Explainable Artificial Intelligence Recommendation System by Leveraging the Semantics of Adverse Childhood Experiences: Proof-of-Concept Prototype Development

The study of adverse childhood experiences and their consequences has emerged over the past 20 years. In this study, we aimed to leverage explainable artificial intelligence, and propose a proof-of-concept prototype for a knowledge-driven evidence-based recommendation system to improve surveillance of adverse childhood experiences. We used concepts from an ontology that we have developed to build and train a question-answering agent using the Google DialogFlow engine. In addition to the question-answering agent, the initial prototype includes knowledge graph generation and recommendation components that leverage third-party graph technology.
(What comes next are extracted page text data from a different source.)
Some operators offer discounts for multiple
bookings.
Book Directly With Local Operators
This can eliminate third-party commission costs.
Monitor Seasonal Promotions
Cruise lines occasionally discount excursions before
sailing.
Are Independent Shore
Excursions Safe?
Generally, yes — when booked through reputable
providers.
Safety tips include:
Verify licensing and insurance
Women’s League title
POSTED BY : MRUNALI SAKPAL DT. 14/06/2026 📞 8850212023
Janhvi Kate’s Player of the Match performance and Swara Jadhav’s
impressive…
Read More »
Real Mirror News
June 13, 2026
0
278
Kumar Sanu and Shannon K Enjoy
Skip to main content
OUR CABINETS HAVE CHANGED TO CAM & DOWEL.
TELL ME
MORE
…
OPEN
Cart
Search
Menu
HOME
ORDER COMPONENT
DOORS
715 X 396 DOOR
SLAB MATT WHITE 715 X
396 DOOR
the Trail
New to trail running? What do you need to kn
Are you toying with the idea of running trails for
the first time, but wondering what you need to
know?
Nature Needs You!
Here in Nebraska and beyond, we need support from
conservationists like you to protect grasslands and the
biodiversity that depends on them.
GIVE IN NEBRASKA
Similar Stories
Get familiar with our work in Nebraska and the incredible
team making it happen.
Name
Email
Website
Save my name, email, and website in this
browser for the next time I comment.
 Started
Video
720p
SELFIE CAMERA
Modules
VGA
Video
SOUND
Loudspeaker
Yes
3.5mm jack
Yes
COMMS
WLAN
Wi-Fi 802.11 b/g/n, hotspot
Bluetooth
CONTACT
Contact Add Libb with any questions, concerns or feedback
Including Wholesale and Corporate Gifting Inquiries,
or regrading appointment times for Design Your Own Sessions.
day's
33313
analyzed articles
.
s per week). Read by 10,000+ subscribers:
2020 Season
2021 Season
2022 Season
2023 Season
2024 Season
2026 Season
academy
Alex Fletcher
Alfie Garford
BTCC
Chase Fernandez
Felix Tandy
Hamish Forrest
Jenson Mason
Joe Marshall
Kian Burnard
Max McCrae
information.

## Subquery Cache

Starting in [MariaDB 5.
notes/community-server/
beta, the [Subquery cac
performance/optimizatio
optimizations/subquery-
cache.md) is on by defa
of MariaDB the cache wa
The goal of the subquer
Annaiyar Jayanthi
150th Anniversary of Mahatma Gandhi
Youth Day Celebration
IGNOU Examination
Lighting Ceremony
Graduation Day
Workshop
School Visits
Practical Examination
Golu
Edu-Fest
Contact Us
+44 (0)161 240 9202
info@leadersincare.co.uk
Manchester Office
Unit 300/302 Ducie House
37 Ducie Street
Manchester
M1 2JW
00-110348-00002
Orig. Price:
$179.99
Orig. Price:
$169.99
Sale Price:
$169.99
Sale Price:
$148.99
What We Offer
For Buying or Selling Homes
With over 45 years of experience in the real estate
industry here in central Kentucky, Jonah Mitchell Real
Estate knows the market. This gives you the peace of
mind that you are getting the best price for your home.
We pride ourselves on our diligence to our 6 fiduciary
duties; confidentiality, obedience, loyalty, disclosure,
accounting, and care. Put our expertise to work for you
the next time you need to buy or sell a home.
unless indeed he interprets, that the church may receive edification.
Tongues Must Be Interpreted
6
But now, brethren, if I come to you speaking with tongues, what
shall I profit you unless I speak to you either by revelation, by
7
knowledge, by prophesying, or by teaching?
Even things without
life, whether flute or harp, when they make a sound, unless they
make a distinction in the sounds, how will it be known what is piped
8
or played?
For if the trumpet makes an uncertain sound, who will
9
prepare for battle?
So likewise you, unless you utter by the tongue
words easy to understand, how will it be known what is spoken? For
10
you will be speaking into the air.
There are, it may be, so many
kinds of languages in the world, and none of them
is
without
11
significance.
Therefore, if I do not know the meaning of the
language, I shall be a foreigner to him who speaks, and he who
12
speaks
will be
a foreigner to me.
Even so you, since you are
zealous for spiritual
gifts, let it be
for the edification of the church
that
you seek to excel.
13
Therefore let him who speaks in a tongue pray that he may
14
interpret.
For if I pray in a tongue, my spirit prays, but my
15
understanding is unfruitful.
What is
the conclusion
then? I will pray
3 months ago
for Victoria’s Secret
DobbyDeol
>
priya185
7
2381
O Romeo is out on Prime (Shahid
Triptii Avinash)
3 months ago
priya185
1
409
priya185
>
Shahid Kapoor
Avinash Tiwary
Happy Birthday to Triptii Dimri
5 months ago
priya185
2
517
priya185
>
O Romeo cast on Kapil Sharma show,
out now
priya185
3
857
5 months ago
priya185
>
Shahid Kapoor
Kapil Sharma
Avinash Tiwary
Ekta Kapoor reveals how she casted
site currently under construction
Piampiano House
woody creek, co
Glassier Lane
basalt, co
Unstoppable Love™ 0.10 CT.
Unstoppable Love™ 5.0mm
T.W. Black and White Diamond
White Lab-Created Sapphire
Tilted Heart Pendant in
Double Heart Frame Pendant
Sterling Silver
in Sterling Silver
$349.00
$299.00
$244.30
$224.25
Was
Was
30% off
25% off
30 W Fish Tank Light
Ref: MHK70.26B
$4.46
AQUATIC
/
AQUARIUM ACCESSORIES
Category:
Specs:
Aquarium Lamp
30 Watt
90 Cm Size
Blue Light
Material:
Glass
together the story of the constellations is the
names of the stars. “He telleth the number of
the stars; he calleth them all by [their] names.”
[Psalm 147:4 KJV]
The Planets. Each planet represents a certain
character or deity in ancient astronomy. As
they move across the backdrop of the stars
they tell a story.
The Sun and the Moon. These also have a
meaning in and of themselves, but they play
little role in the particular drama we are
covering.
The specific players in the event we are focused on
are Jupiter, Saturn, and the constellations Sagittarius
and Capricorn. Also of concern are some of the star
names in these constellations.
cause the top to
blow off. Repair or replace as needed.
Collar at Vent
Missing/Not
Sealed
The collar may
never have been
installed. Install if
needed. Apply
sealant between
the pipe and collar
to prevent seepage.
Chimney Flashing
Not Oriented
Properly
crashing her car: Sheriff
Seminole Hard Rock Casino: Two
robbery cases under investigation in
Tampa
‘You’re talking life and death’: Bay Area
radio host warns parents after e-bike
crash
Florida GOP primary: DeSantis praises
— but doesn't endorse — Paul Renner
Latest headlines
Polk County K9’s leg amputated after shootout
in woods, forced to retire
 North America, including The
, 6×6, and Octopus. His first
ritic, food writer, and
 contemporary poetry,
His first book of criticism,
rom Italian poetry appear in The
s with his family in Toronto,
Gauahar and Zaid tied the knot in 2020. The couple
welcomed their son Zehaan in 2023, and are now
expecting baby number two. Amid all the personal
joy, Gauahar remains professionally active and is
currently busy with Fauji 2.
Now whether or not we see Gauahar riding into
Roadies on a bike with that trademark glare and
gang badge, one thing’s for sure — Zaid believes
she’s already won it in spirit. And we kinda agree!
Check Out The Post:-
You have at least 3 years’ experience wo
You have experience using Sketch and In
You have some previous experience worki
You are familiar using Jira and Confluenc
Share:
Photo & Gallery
To showcase the framework functionalities, we here present a prototype design and demonstrate the main features through four use case scenarios motivated by an initiative currently implemented at a children hospital in Memphis, Tennessee. Ongoing development of the prototype requires implementing an optimization algorithm of the recommendations, incorporating a privacy layer through a personal health library, and conducting a clinical trial to assess both usability and usefulness of the implementation. This semantic-driven explainable artificial intelligence prototype can enhance health care practitioners ability to provide explanations for the decisions they make.